The latter has withdrawn, citing irreconcilable differences over a legal services direction (LSD) tabled by Brandis in the Senate in circumstances viewed by Gleeson as tantamount to an ambush.
That direction summarily ended the custom of the SG providing legal advice to other ministers, mandating instead that all future requests be ticked off by the AG himself.
In the wake of the Gleeson resignation, the opposition has called for Brandis' scalp. Its main charge is that Brandis misled Parliament when tabling the LSD by claiming it had been formulated in consultation with Gleeson.

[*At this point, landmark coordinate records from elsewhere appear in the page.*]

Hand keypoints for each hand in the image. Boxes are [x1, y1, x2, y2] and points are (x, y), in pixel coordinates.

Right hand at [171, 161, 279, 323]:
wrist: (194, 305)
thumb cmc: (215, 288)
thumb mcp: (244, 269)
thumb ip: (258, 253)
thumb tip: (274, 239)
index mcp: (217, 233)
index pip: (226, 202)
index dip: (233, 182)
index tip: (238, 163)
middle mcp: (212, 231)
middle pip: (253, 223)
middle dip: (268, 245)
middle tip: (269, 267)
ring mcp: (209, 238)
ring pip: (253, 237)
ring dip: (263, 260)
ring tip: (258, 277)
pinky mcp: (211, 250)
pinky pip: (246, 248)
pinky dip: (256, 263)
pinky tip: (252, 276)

Gleeson has since denied this, prompting Brandis to roll out a legal backstop argument. In the end, he told a Senate inquiry the dispute between the two officers turned on a narrow definition of the word "consultation" (Gleeson's) compared with a broader definition of the word (his).
Such vagueness is embarrassing and puts Brandis in "vibe" territory.

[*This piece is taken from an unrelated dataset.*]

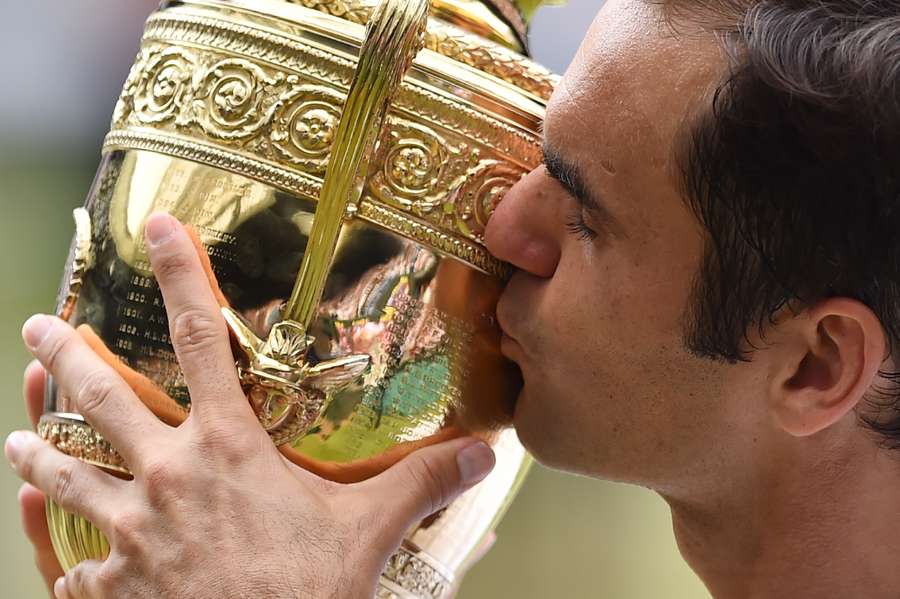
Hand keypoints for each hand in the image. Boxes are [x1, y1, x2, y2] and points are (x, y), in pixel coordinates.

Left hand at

Either way, senior lawyers are aghast that a public disagreement going to probity has forced the resignation of a solicitor-general for the first time in 100 years.
The outgoing Gleeson is universally admired for his keen legal mind and for his adherence to proper process.
Attention has turned to a replacement and most particularly to the negative impact of this affair on the prestige and perceived independence of the office.
The Senate could strike out the LSD in any event, a prospect even government senators acknowledge as likely – perhaps desirable.
Within the law, however, pressure is mounting on Brandis to withdraw the new regulation to restore trust – to take the honourable course and accept that it had been an error and one over which procedural questions continue to hang.
If it is to be reinstituted, this must follow proper consultation with the new solicitor-general – as a matter of law.
That Malcolm Turnbull has kept Brandis is unremarkable, but the Attorney-General would be more vainglorious than even his critics suggest if he assumes his grip on the portfolio is not materially weakened.
Rather, he might show the profession, and the government, the common courtesy of displaying at least some contrition.